SAIL 2022 Video Archive
- Opening Keynote: Leveraging Autonomous AI to Solve Disparities in Healthcare (Michael Abramoff)
- Fireside Chat: AI in Medical Publishing (editors of NEJM, Nature Medicine and The Lancet Digital Health)
- Closing Keynote: Regulating AI in Healthcare: Now and into the Future (Amy Abernethy)
The Symposium on Artificial Intelligence for Learning Health Systems (SAIL) is an annual international conference launched in 2020 to explore the integration of artificial intelligence (AI) techniques into clinical medicine. SAIL, which will next be held in Puerto Rico in 2023, provides a forum for clinicians, clinical informaticians and AI researchers to discuss approaches and challenges to using these approaches in the healthcare domain.
Researchers from the fields of clinical informatics and machine learning have been concerned for decades with bridging the gap between quantitative research and clinical practice. Less appreciated, perhaps, is a potential disconnect between the communities of clinical informatics and machine learning researchers themselves. Clinical informaticians, for their part, have unique experience integrating their tools within hospital IT systems, and working with administrators, privacy policies, and quality improvement officers. Computer scientists, for their part, have frequently spearheaded the development of novel methodological tools and high-performance computing. Both of these research communities seek to work effectively with clinicians, who provide important domain expertise and interaction with patients. One explicit goal of this conference is to foster the translation of AI to the clinic by catalyzing collaborations that leverage the strengths of all three of these communities.

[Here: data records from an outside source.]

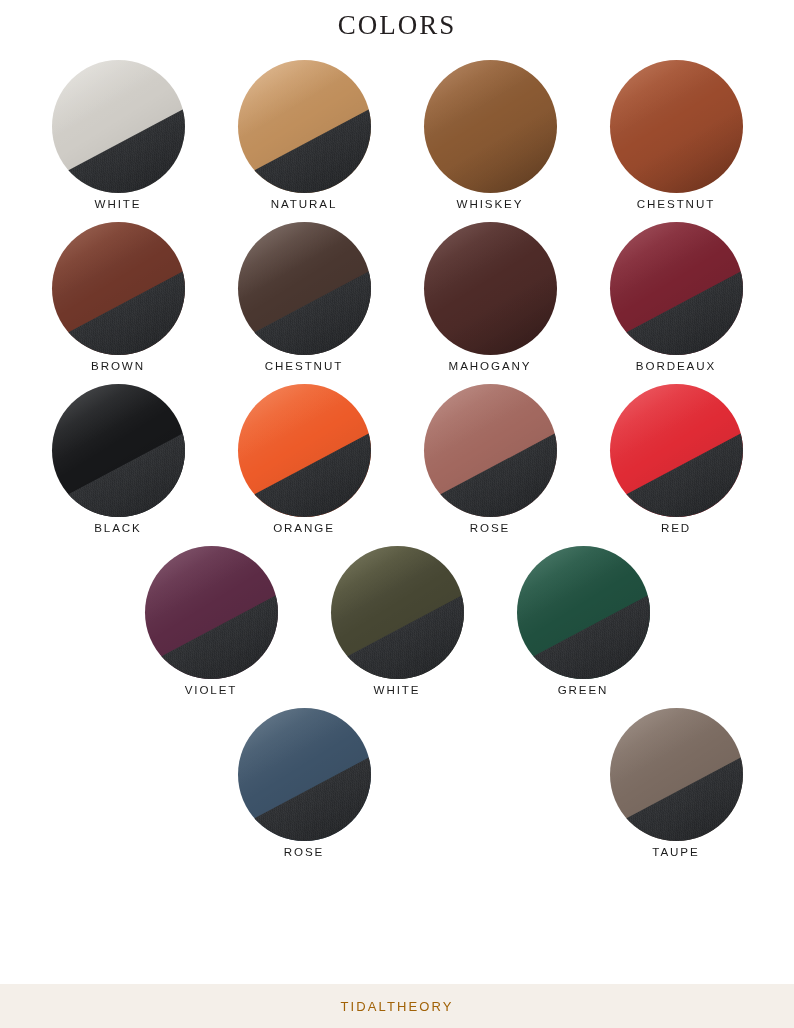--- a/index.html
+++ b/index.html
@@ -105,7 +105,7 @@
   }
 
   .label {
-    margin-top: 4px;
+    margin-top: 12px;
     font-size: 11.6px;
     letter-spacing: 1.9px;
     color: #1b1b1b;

A second goal is to facilitate discussion among diverse stakeholders- the three communities described above as well as funders and decision makers around the non-technical barriers to better care through AI. The inaugural Program Committee of SAIL was led by Jessie Tenenbaum (Duke), Jason Moore (UPenn), Nicholas Tatonetti (Columbia), Suchi Saria (Johns Hopkins), and Isaac Kohane (Harvard).